===== Dataset excerpts

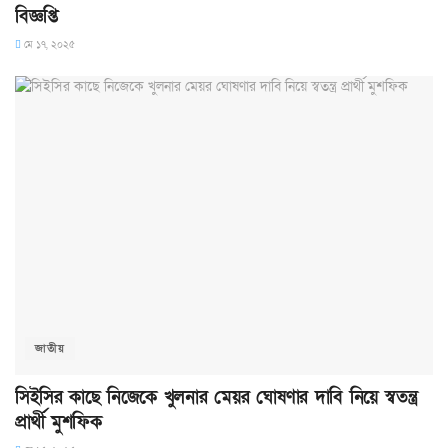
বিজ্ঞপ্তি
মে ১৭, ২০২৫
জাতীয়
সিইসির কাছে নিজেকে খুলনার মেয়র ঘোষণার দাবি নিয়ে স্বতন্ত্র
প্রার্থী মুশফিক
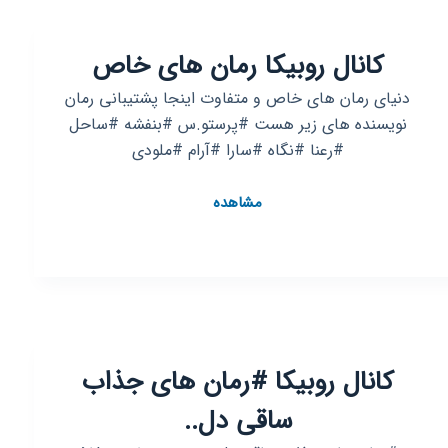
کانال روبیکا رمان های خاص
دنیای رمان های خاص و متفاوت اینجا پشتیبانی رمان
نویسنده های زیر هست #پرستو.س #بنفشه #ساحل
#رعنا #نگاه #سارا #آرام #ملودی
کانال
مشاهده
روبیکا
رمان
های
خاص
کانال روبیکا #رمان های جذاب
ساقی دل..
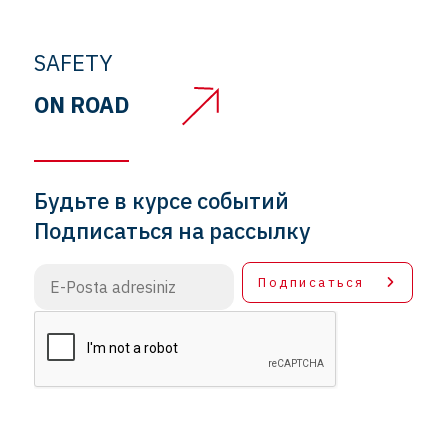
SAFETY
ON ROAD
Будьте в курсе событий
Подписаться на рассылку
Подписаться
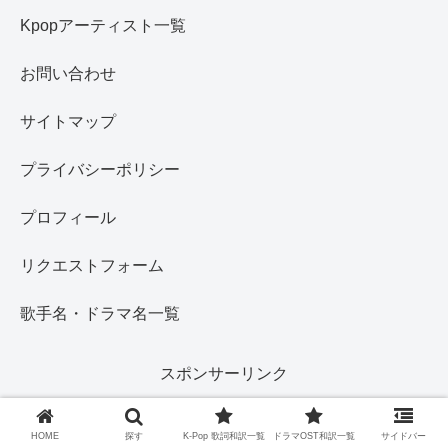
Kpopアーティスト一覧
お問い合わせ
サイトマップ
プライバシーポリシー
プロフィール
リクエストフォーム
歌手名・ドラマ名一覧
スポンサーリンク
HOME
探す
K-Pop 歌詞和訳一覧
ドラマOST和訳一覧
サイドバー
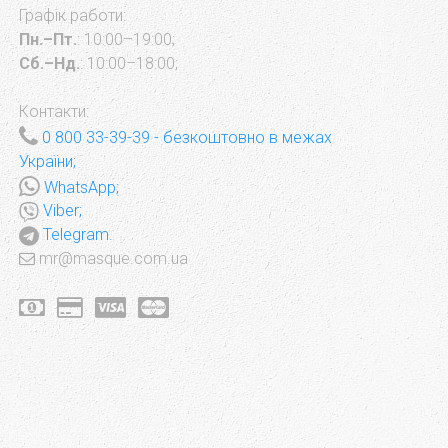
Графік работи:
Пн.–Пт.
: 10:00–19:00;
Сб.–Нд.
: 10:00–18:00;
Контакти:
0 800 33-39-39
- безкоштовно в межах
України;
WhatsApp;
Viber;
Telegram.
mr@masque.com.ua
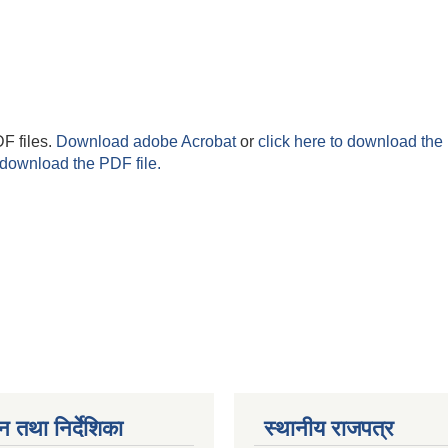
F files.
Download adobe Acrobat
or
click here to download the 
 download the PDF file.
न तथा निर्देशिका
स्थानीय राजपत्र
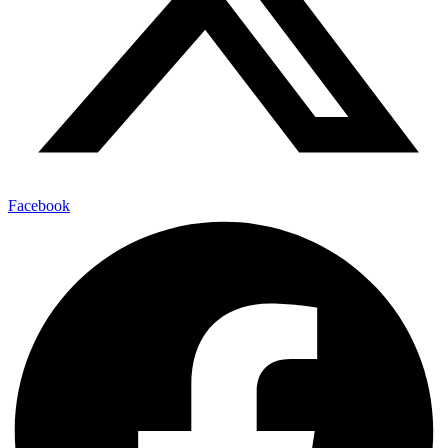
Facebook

==========

**Work task:** Pull out each line of the records that contains the string "Подписаться". Case counts, so only lines with that exact capitalization qualify.

**Solution for this problem:**
Подписаться на рассылку
Подписаться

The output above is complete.